Comme la veille, les explorateurs cheminaient avec peine sous les bourrasques, cernés par un nuage de fines particules que le vent arrachait, par à coup, à la terre sablonneuse. Les chercheurs et les adolescents marchaient au centre, entourés par les soldats chargés du ravitaillement tandis que Charcot tenait l’avant-poste, avec deux de ses meilleurs agents. Au-dessus d’eux, accrochées au ciel d’encre, des milliards d’étoiles scintillaient comme autant de diamants posés sur le noir velours d’un écrin ; leur éclat magnifique accompagnait le groupe qui, indifférent, clopinait avec lassitude, le dos courbé pour se protéger du vent.

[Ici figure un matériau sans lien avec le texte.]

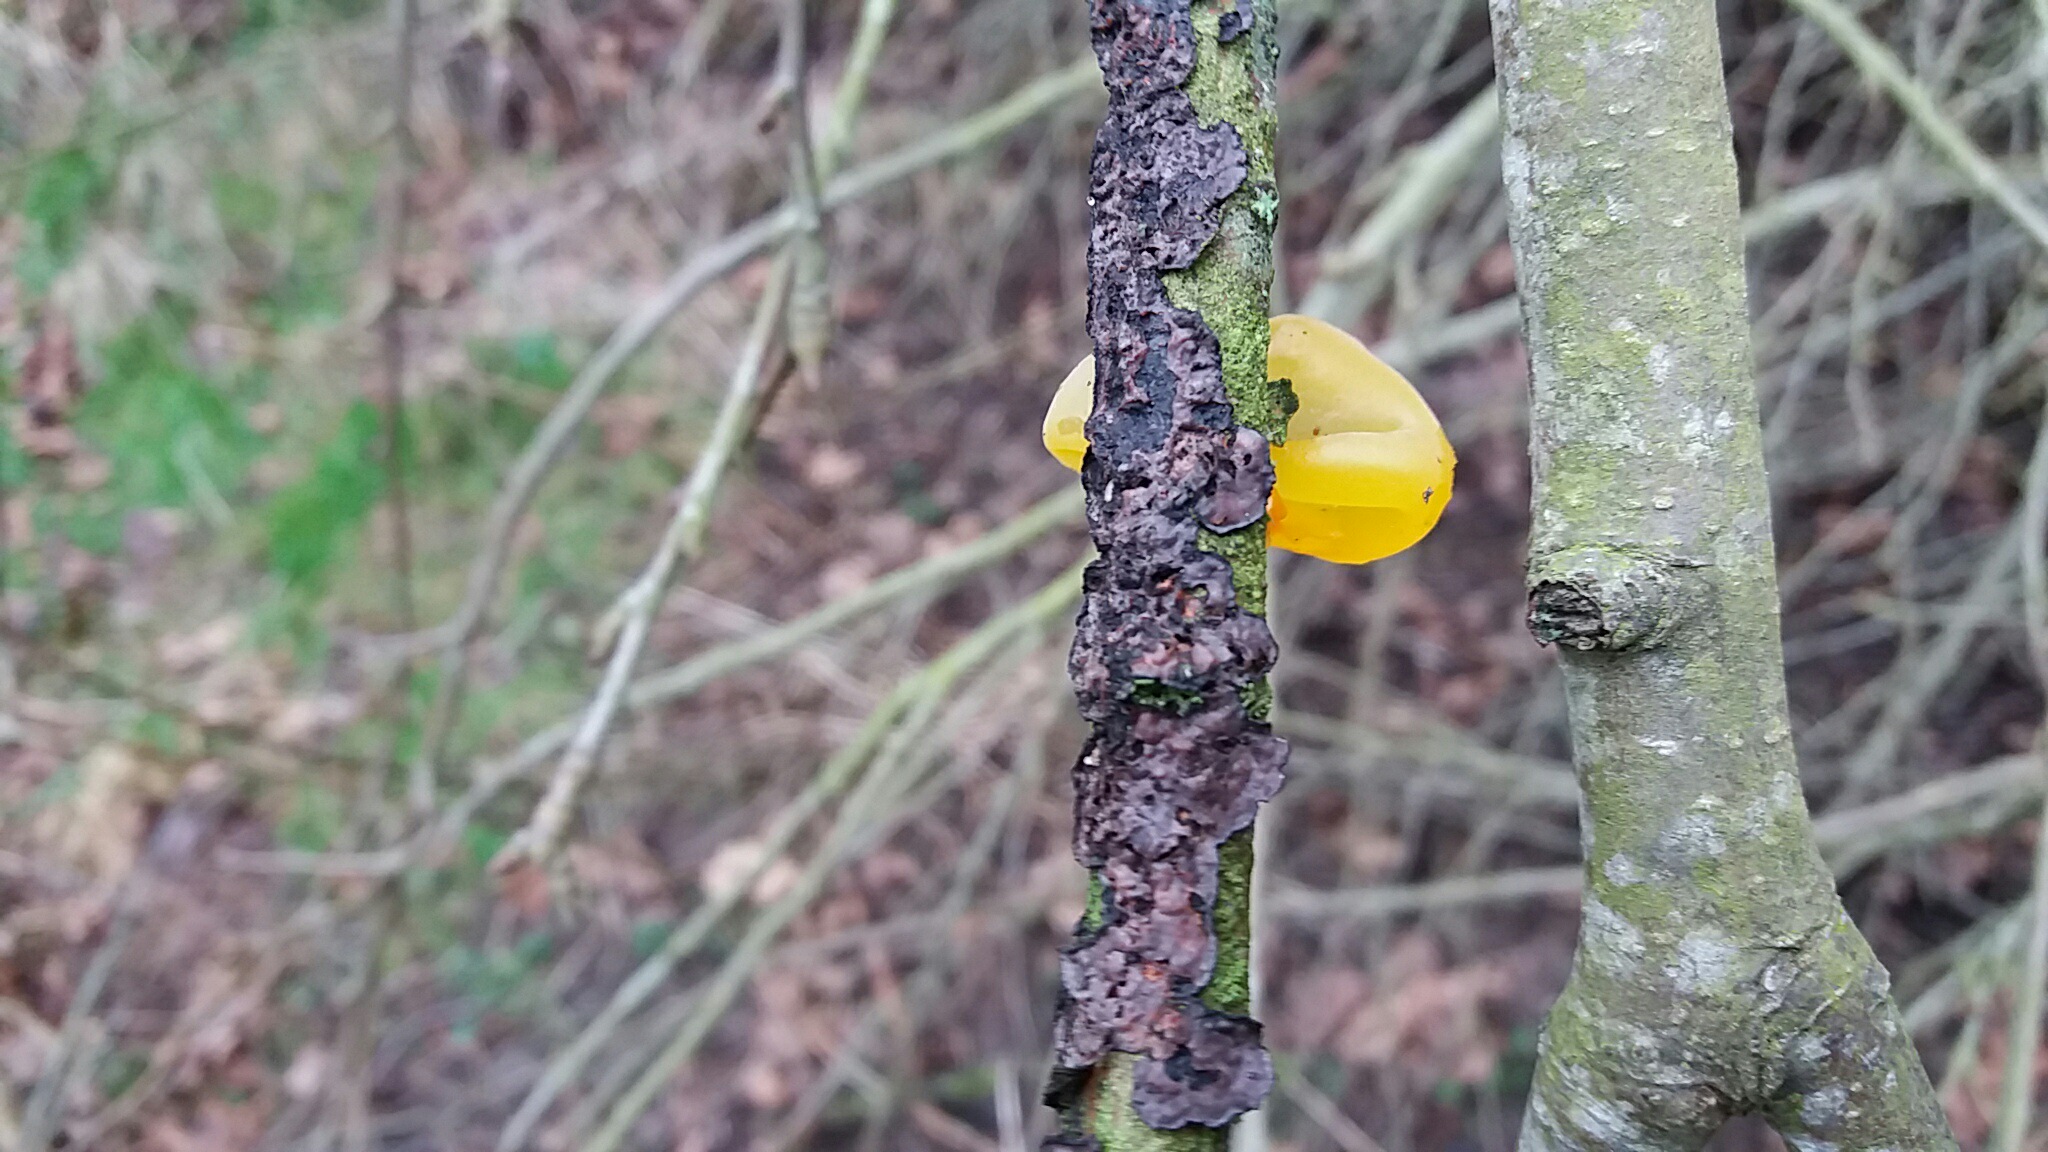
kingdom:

Peu à peu, le sol dur et cendreux de la plaine se métamorphosa, laissant apparaître des vagues de sablon qui se transformèrent bientôt en dunes immenses. Les marcheurs redoublèrent d’efforts, ployant l’échine sous les rafales qui leur jetaient des brassées de gravier cinglantes au visage. Transpirant à grosses gouttes malgré le froid, Owen sentait ses muscles se tétaniser chaque fois qu’il franchissait un raidillon de sable ou se dégageait d’une mare de terre instable. Un cri lui fit soudain redresser la tête ; derrière la buée de son masque, il crut reconnaître Leïla et Milo qui, non loin de lui, tentaient vainement d’escalader une butte. Il accéléra le pas afin de les rejoindre, mais au moment où il arrivait près d’elle, Leïla perdit l’équilibre et tomba lourdement, l’entraînant dans sa chute.
— Tu parles d’une descente ! s’esclaffa Milo en dévalant la pente pour venir au secours de ses amis.

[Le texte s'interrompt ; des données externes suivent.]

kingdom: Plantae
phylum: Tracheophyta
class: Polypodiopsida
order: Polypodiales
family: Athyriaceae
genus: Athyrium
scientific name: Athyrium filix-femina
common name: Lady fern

— Quoi ? interrogèrent-ils en chœur, car le vent avait emporté la moitié de ses mots.
— Au secours !
Les adolescents se figèrent ; avaient-ils bien entendu ?
— Au secours !
Aucun doute ! Quelqu’un appelait à l’aide !
— Où êtes-vous ? cria à pleins poumons Leïla tandis que tous trois scrutaient les alentours.

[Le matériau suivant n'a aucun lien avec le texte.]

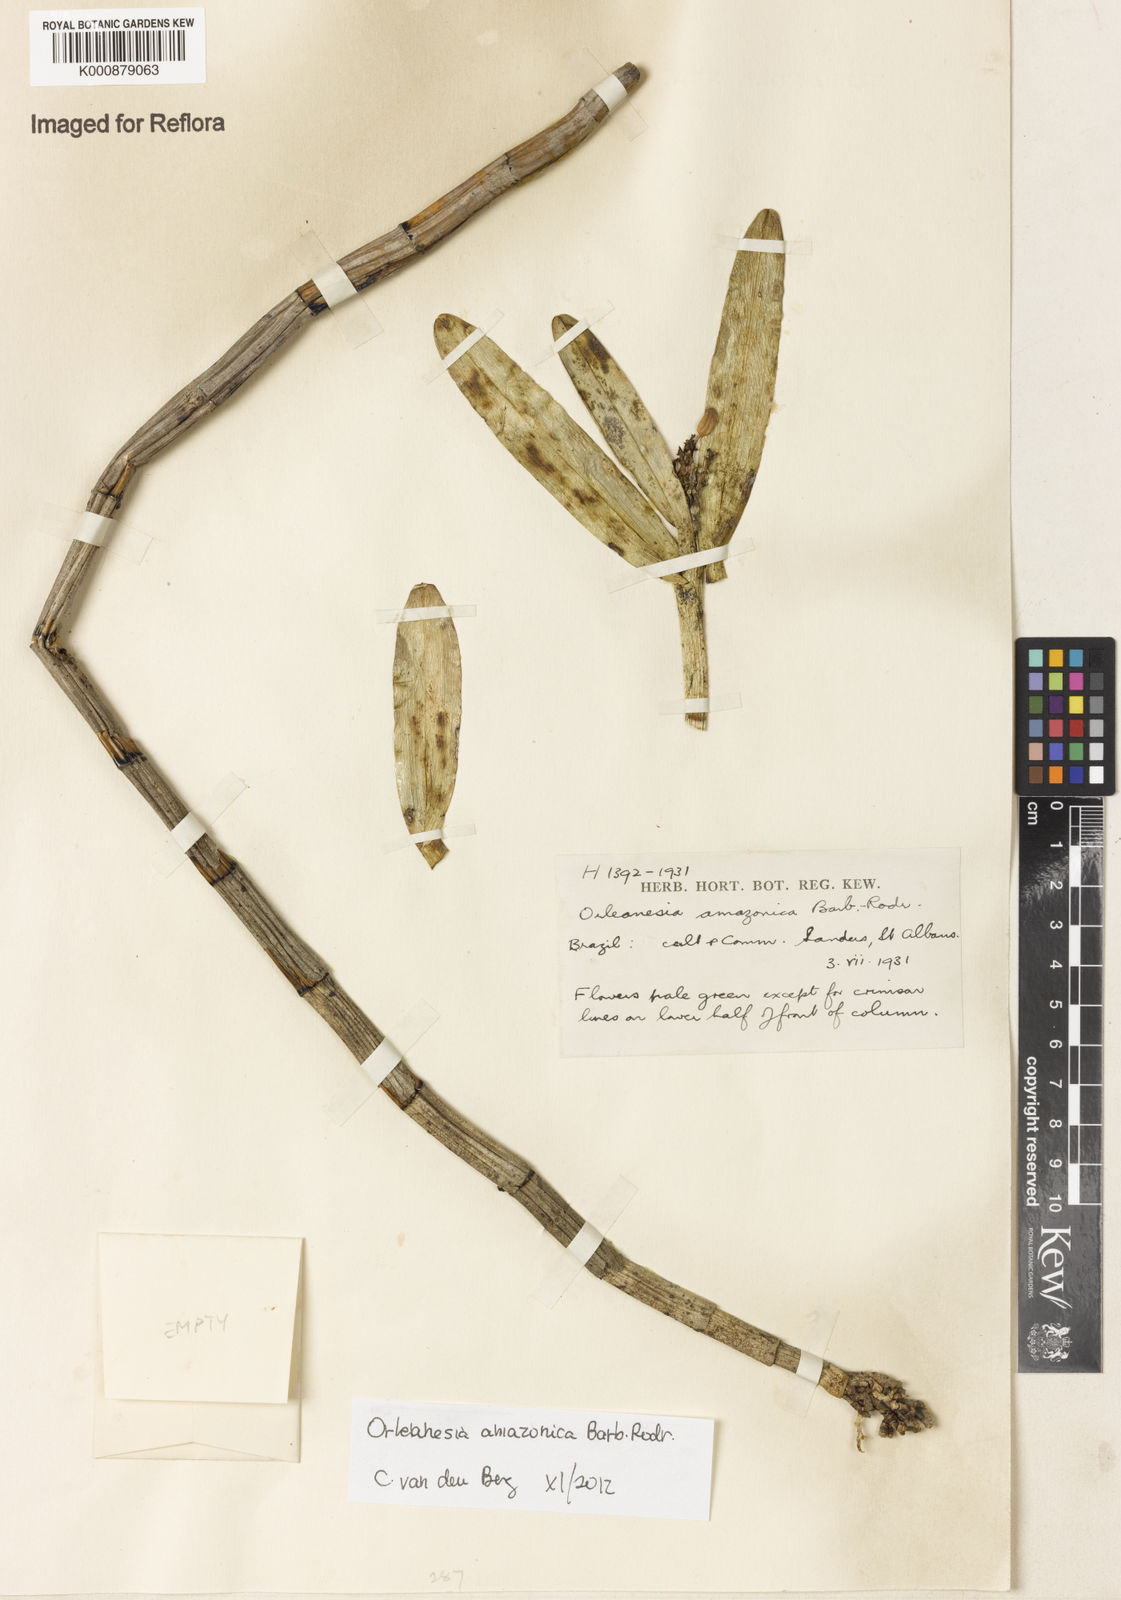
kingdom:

— Je suis là ! répliqua l’inconnu.
Bravant les aiguillons de sable, les enfants rebroussèrent chemin et approchèrent un groupe de soldats qui venait à leur rencontre, les bras levés comme des sémaphores. L’un d’eux leur hurla de stopper net, pointant du doigt une forme, tapie à quelques mètres ; plaquée contre le sol, Marguerite Estelas attendait, immobile, le bas du corps emprisonné dans une vague de sablon. Un des militaires avança avec d’infinies précautions, sortit une perche télescopique de son sac à dos et la tendit doucement à la captive qui l’empoigna vigoureusement avant de se laisser tirer sur plusieurs mètres. Lorsqu’elle fut loin du trou vorace, la grande femme, soulagée, se redressa avec maladresse et tapotant l’épaule de son sauveur, elle lui cria, en souriant :
— Merci ! Sans vous, j’étais foutue !
La présence de sables mouvants obligea le commandant à élaborer une autre stratégie ; afin d’éviter un nouvel incident, il ordonna que le groupe randonne en file indienne, relié par une corde attachée à la ceinture. Ils se déplacèrent ainsi jusqu’à la deuxième escale qui leur apparut au petit matin, mystérieuse et irréelle, derrière les vapeurs bleutées de l’aurore. Lorsqu’ils l’atteignirent enfin, quelques heures plus tard, ils ne découvrirent qu’un vaste bâtiment en ruine, situé en périphérie d’une bourgade à moitié ensevelie sous les dunes. Fidèle à son habitude, Charcot envoya deux éclaireurs inspecter les lieux avant d’établir le campement ; une heure après, l’équipe était attablée à l’intérieur d’un ancien réfectoire dont la toiture écroulée laissait apercevoir un pan d’azur éblouissant.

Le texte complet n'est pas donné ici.